- [Exercise]:
Could you print every line from the first one of the records below through the line containing "izražanje čustev, npr.", with both included and nothing else?

Extracted page text data:
# # #

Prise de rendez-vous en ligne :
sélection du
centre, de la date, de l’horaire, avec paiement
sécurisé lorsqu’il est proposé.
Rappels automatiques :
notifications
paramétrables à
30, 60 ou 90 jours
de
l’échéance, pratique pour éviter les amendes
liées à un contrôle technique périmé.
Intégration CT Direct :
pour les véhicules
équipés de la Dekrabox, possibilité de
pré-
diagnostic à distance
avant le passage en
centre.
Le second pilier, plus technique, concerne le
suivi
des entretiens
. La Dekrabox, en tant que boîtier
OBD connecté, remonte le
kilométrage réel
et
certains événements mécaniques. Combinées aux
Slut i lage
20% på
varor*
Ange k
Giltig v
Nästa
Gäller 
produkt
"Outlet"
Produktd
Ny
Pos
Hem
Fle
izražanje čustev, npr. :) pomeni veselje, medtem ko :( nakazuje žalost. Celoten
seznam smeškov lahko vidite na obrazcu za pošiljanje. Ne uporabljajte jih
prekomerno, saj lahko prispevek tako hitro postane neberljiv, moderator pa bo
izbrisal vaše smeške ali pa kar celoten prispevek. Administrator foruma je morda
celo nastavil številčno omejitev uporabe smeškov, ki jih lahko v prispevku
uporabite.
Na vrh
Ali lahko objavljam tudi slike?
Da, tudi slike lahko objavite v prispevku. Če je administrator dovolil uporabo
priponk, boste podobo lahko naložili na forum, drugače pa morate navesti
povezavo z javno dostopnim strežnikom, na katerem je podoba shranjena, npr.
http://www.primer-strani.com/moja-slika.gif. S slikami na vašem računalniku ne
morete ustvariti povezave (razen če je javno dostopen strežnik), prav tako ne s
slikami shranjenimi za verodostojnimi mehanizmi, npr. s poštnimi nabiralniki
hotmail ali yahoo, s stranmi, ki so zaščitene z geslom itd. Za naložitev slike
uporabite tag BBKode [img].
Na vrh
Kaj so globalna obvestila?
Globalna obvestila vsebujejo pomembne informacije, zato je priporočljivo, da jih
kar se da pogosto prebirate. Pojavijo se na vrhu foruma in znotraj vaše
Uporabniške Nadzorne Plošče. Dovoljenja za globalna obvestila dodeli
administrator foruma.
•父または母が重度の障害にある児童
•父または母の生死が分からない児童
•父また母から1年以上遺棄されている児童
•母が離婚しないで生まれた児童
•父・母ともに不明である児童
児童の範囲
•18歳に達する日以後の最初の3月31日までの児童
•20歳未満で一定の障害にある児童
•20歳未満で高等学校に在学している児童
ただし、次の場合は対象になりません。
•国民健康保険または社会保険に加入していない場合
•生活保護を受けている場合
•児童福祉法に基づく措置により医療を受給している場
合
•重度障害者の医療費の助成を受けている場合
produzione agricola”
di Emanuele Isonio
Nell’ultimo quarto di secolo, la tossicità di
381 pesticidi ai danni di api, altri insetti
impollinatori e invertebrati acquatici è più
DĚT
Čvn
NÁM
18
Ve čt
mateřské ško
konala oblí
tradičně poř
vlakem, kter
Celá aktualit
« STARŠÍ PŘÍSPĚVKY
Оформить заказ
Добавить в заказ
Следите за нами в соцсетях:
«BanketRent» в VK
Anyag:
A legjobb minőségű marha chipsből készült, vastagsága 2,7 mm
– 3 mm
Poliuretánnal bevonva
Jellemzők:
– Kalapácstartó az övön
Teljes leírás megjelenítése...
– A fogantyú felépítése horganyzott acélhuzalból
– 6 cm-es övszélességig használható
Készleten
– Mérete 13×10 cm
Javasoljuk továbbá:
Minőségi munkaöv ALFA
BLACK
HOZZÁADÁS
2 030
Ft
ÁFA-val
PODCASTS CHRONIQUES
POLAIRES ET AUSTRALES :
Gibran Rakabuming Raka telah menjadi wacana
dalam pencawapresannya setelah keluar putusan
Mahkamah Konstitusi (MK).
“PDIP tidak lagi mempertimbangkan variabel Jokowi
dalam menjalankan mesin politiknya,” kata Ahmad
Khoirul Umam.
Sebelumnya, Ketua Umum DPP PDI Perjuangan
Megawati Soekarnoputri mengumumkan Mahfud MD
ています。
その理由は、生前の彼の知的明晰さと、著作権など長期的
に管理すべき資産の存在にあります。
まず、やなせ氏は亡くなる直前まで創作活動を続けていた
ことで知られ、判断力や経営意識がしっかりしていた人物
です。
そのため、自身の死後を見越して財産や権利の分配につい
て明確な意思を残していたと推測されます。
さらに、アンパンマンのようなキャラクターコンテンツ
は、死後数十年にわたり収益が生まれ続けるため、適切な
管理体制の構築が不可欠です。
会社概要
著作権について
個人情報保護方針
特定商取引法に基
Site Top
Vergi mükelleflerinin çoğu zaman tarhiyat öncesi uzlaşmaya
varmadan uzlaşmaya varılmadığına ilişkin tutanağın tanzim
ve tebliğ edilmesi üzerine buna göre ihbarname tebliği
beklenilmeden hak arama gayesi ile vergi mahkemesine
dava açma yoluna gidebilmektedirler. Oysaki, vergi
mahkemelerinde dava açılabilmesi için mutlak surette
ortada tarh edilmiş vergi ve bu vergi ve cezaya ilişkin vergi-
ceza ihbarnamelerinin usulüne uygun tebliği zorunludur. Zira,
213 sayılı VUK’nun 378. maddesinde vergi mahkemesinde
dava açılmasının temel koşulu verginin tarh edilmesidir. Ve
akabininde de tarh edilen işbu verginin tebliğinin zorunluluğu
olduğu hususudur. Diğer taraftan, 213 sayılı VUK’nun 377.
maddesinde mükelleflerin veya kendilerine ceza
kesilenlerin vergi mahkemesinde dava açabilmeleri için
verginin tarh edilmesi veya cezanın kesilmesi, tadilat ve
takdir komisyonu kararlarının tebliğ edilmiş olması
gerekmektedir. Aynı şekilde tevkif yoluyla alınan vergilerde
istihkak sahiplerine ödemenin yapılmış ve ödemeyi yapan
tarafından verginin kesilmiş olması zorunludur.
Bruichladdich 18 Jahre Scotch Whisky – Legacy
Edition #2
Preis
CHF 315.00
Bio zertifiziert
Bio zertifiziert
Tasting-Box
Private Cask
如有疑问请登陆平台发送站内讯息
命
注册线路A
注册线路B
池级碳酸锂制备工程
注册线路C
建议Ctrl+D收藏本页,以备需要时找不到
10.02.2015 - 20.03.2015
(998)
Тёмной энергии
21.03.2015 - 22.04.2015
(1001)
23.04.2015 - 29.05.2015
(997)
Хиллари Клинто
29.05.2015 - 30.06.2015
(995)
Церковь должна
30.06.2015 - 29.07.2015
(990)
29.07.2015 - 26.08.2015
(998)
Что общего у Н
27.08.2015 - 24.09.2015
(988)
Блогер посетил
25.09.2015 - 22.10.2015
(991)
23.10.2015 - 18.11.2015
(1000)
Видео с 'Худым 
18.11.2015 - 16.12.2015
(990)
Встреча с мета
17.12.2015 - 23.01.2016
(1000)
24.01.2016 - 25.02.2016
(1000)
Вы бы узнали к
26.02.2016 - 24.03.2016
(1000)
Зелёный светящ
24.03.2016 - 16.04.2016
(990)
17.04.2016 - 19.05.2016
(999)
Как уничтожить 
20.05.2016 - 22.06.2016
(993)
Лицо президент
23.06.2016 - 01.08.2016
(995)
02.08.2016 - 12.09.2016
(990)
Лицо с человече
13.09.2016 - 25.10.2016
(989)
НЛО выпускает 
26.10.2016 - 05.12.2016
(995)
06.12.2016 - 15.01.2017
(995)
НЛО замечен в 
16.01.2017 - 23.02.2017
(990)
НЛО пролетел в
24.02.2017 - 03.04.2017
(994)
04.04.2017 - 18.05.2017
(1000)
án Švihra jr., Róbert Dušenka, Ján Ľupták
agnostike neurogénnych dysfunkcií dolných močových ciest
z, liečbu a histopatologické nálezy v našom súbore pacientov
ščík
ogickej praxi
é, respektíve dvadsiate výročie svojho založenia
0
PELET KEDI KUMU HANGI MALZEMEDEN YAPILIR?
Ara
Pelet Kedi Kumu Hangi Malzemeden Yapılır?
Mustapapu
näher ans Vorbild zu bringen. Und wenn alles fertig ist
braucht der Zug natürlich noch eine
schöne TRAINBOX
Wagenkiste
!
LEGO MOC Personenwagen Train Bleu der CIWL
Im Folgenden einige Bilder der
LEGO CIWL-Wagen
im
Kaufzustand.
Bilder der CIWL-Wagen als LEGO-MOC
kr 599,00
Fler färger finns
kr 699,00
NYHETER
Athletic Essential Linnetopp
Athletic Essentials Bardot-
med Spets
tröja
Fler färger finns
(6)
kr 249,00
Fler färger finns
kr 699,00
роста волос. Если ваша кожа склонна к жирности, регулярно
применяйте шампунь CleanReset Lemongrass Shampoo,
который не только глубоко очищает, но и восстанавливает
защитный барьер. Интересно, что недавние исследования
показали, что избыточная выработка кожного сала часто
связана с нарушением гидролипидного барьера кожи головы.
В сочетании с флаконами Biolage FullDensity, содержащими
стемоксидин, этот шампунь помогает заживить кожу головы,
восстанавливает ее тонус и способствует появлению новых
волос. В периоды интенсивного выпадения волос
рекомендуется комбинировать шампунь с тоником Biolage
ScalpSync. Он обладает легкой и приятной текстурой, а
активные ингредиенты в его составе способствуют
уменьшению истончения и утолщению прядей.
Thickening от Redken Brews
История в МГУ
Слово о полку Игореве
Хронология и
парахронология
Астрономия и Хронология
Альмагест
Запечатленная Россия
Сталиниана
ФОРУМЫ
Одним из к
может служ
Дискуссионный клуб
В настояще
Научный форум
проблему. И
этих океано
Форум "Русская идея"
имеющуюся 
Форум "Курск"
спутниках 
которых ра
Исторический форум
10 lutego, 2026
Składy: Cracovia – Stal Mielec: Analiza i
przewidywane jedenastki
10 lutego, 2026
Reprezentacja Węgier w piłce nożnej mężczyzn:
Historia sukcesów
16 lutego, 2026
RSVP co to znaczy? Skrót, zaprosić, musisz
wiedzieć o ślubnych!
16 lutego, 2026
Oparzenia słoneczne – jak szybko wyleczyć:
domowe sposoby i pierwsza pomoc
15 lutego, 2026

# # #

- [Task solution]:
Prise de rendez-vous en ligne :
sélection du
centre, de la date, de l’horaire, avec paiement
sécurisé lorsqu’il est proposé.
Rappels automatiques :
notifications
paramétrables à
30, 60 ou 90 jours
de
l’échéance, pratique pour éviter les amendes
liées à un contrôle technique périmé.
Intégration CT Direct :
pour les véhicules
équipés de la Dekrabox, possibilité de
pré-
diagnostic à distance
avant le passage en
centre.
Le second pilier, plus technique, concerne le
suivi
des entretiens
. La Dekrabox, en tant que boîtier
OBD connecté, remonte le
kilométrage réel
et
certains événements mécaniques. Combinées aux
Slut i lage
20% på
varor*
Ange k
Giltig v
Nästa
Gäller 
produkt
"Outlet"
Produktd
Ny
Pos
Hem
Fle
izražanje čustev, npr. :) pomeni veselje, medtem ko :( nakazuje žalost. Celoten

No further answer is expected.